◆ **Required work**:
A - In the passage on westerns, set down word for word the part that opens with the words "What are westerns" and closes with "all the others.".
B - Can you resume the passage on westerns, picking up right after its final sentence?

◆ **Extract**:
--- START ---

What are westerns all about? As the gunsmoke clears from the main streets of those frontier towns, there is always a persistent political theme. …
Where is the best place to hide a leaf? asked G. K. Chesterton’s fictional detective, and he answered: in a forest, of course. Where is the best place to hide the popular understanding? In popular things of course. Its beautiful. That period of the arty and aesthetic Italian version of an American western drama. Applying the Antonioni and Fellini template to the Old West. The western details are accurate and vivid, almost surreal, yet an essential ingredient was missing. It was the Western town itself, that rude dusty, self governing community with its familiar cast of citizens: the barroom ruffians, the gambling-casino owners, the hapless good folk, the dance hall madam, each of them related in complex ways to all the others.

--- END ---

◆ **Material provided**:
--- START ---

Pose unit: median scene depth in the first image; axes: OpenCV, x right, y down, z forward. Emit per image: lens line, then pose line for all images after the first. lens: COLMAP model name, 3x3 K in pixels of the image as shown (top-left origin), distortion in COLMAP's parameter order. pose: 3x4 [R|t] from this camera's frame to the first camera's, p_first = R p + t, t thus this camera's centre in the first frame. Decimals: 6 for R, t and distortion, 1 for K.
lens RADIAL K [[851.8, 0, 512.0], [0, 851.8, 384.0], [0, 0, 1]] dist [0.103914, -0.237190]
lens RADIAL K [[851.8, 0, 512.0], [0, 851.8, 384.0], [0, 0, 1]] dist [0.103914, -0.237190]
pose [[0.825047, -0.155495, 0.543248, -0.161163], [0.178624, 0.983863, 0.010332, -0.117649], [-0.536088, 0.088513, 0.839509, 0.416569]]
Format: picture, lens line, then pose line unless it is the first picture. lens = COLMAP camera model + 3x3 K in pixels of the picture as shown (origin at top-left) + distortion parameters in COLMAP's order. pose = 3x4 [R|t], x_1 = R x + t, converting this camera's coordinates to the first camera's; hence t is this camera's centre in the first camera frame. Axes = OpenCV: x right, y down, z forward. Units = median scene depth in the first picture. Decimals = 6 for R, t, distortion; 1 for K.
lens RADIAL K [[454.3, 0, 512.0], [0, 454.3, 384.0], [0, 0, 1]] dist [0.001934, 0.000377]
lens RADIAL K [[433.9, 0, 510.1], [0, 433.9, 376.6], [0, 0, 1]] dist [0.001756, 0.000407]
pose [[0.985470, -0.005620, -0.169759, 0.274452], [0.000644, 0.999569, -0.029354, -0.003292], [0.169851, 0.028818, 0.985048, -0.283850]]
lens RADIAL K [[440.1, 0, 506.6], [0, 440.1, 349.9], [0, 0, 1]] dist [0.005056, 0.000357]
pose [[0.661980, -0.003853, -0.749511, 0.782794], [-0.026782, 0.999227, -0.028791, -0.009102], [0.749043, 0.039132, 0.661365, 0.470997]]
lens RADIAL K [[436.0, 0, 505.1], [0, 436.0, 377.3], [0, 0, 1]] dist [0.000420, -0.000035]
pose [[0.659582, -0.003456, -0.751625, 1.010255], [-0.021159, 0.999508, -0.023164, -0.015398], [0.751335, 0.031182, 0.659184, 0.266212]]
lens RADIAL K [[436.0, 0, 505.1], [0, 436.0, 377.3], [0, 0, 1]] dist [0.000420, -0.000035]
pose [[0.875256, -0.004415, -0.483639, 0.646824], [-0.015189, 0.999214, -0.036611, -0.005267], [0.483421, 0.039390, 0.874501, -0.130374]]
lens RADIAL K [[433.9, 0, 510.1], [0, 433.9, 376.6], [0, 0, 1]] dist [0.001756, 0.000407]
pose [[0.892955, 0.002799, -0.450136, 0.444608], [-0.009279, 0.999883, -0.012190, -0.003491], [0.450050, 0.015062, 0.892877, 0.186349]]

--- END ---

◆ **Responses**:
A -
What are westerns all about? As the gunsmoke clears from the main streets of those frontier towns, there is always a persistent political theme. …
Where is the best place to hide a leaf? asked G. K. Chesterton’s fictional detective, and he answered: in a forest, of course. Where is the best place to hide the popular understanding? In popular things of course. Its beautiful. That period of the arty and aesthetic Italian version of an American western drama. Applying the Antonioni and Fellini template to the Old West. The western details are accurate and vivid, almost surreal, yet an essential ingredient was missing. It was the Western town itself, that rude dusty, self governing community with its familiar cast of citizens: the barroom ruffians, the gambling-casino owners, the hapless good folk, the dance hall madam, each of them related in complex ways to all the others.

B -
Without that vigorous political community, the Italian Western fell apart. The actors’ motives seemed contrived, their actions mere antics, their characterizations oddly weightless or merely grotesque. Yet the omission is excusable and understandable. Americans have never been aware, either, that the familiar life of the Western, the indispensable ground of their action, and the force that animates their characters, derive from the political life of the Western town, a small autonomous republic somewhere in the “the territories” ; the boondocks.
Popular things do make good hiding places. What is hidden in the American Western was nothing less than the shared American understanding of politics, an understanding so deeply embedded in the Western that we are scarcely aware of its presence. More surprising still, that political understanding is complex, clear-eyes, and in many ways profound. Viewed as political drama, the simple minded Western is not so simple at all.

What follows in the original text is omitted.